Lorsque la proposition de loi n'est pas adoptée par le peuple français, aucune nouvelle proposition de référendum portant sur le même sujet ne peut être présentée avant l'expiration d'un délai de deux ans suivant la date du scrutin.

Lorsque le référendum a conclu à l'adoption du projet ou de la proposition de loi, le Président de la République promulgue la loi dans les quinze jours qui suivent la proclamation des résultats de la consultation.

 

 

Règlement de l'Assemblée nationale

Chapitre XII
Propositions de référendum
Article 122

1. Lors de la discussion d'un projet de loi portant sur un objet mentionné à l'article 11, alinéa 1, de la Constitution, il ne peut être présenté qu'une seule motion tendant à proposer de soumettre ce projet au référendum.

2. Ladite motion doit être signée par un dixième au moins des membres de l'Assemblée. Elle ne peut être assortie d'aucune condition ou réserve, ni comporter d'amendement au texte déposé par le Gouvernement.

3. Cette motion est discutée immédiatement avant la discussion générale du projet ou, si la discussion générale est commencée, dès son dépôt. Elle n'est appelée que si la présence effective en séance des signataires est constatée au moment de l'appel. Elle a priorité, le cas échéant, sur la question préalable.

4. Dans la discussion, peuvent seuls intervenir l'un des signataires pour une durée qui ne peut excéder trente minutes, le Gouvernement et le président ou le rapporteur de la commission saisie au fond. Avant le vote, la parole est accordée, pour deux minutes, à un orateur de chaque groupe.

5. L'adoption de la motion suspend la discussion du projet de loi. La motion adoptée par l'Assemblée est immédiatement transmise au Sénat, accompagnée du texte auquel elle se rapporte.

6. Si le Sénat n'adopte pas la motion dans le délai de trente jours à compter de cette transmission, la discussion du projet reprend devant l'Assemblée au point où elle avait été interrompue. Aucune nouvelle motion tendant à proposer un référendum n'est alors recevable.

7. Le délai mentionné à l'alinéa précédent est suspendu entre les sessions ordinaires ou lorsque l'inscription de la discussion de la motion à l'ordre du jour du Sénat a été empêchée par la mise en oeuvre des priorités prévues à l'article 48, alinéas 2 et 3, de la Constitution.

Article 123

1. Lorsque l'Assemblée est saisie par le Sénat d'une motion tendant à proposer de soumettre au référendum un projet de loi en discussion devant ladite assemblée, cette motion est immédiatement renvoyée en commission. Elle est inscrite à l'ouverture de la plus prochaine séance sous réserve, le cas échéant, des priorités prévues à l'article 48, alinéas 2 et 3, de la Constitution.

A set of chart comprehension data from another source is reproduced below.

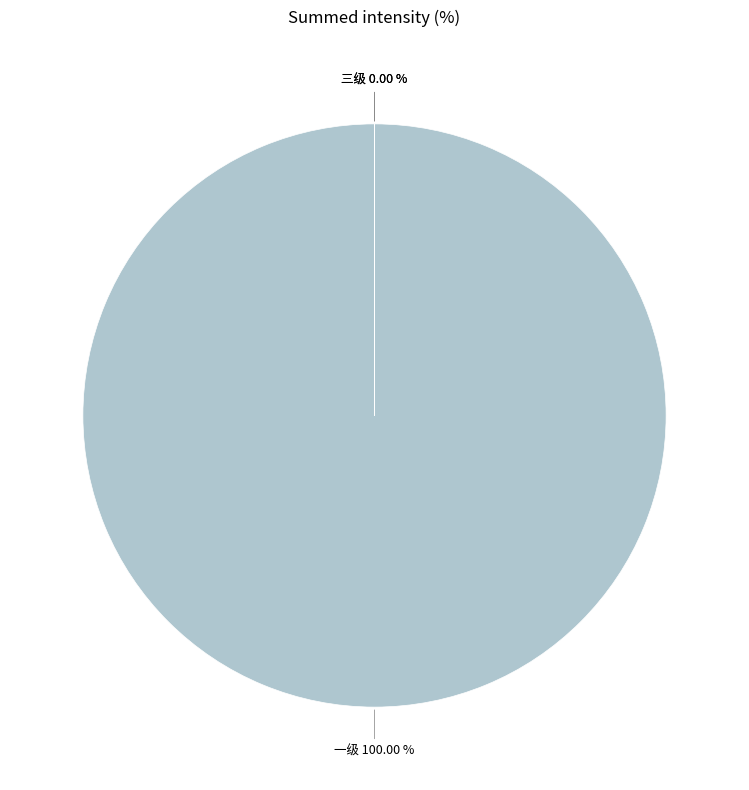

Which has a higher value, 三级 or 一级?

一级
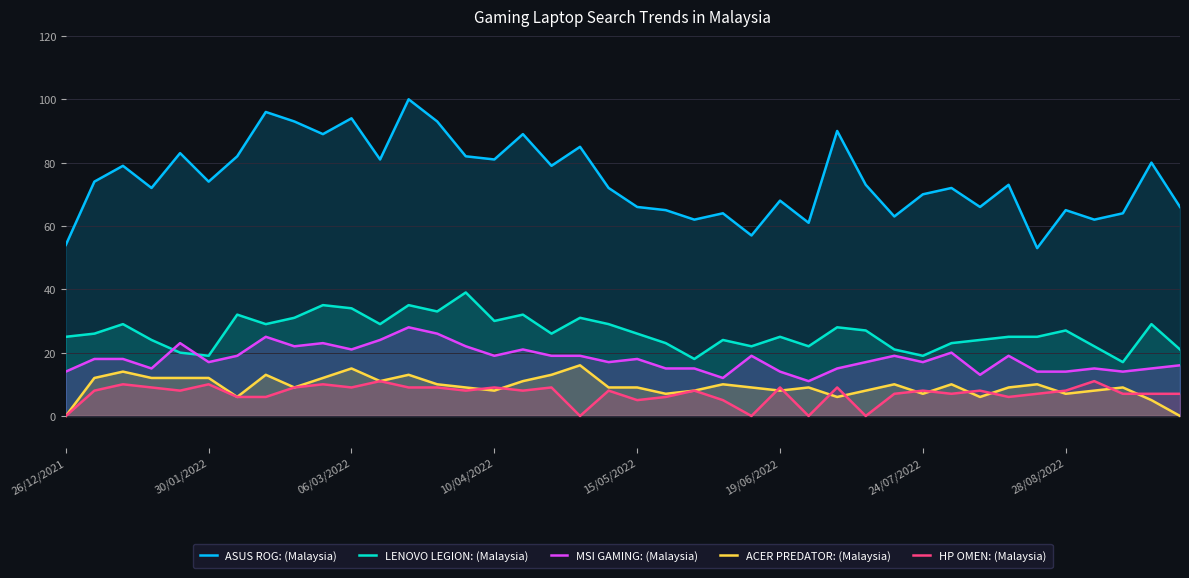

Which series has the largest total across all categories?

ASUS ROG: (Malaysia)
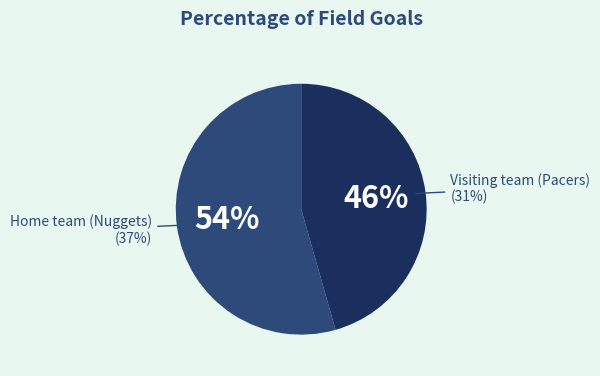

Count the number of slices in the pie.

2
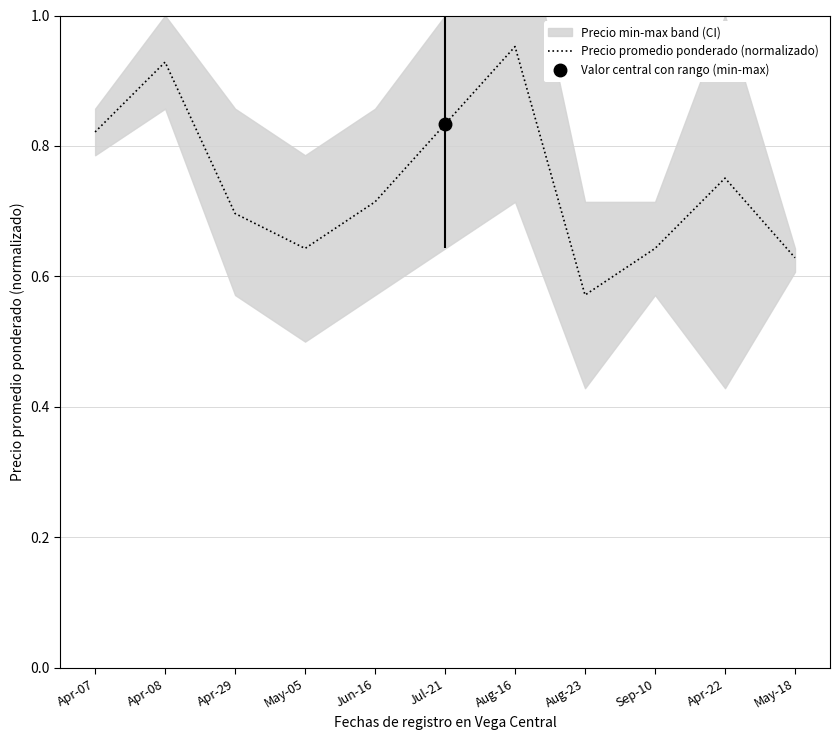

What is the difference between the values at Apr-08 and Sep-10?

0.3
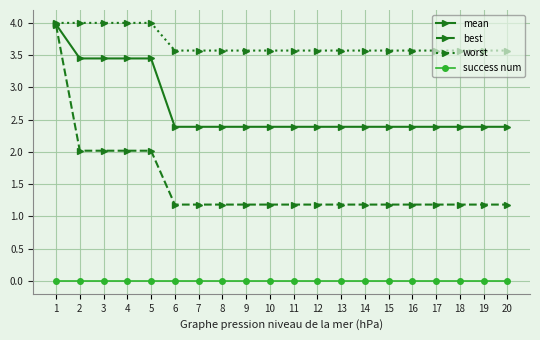

What is the value of the mean point at the 16th from the left?

2.4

2. L'Assemblée doit statuer dans un délai de trente jours à compter de la transmission qui lui est faite par le Sénat. Ce délai est suspendu entre les sessions ordinaires ou lorsque l'inscription de la discussion de la motion à l'ordre du jour de l'Assemblée a été empêchée par la mise en oeuvre des priorités prévues à l'article 48, alinéas 2 et 3, de la Constitution.

3. En cas d'adoption de la motion, le Président de l'Assemblée en informe le Président du Sénat. Il notifie au Président de la République le texte de la motion conjointement adoptée par les deux assemblées. Ce texte est publié au Journal officiel.

4. En cas de rejet de la motion, le Président de l'Assemblée en informe le Président du Sénat. L'Assemblée passe à la suite de l'ordre du jour. Aucune motion tendant à soumettre le projet au référendum n'est plus recevable devant l'Assemblée.

Article 124

Lorsque le Président de la République, sur proposition du Gouvernement, décide de soumettre au référendum un projet de loi dont l'Assemblée est saisie, la discussion du texte est immédiatement interrompue.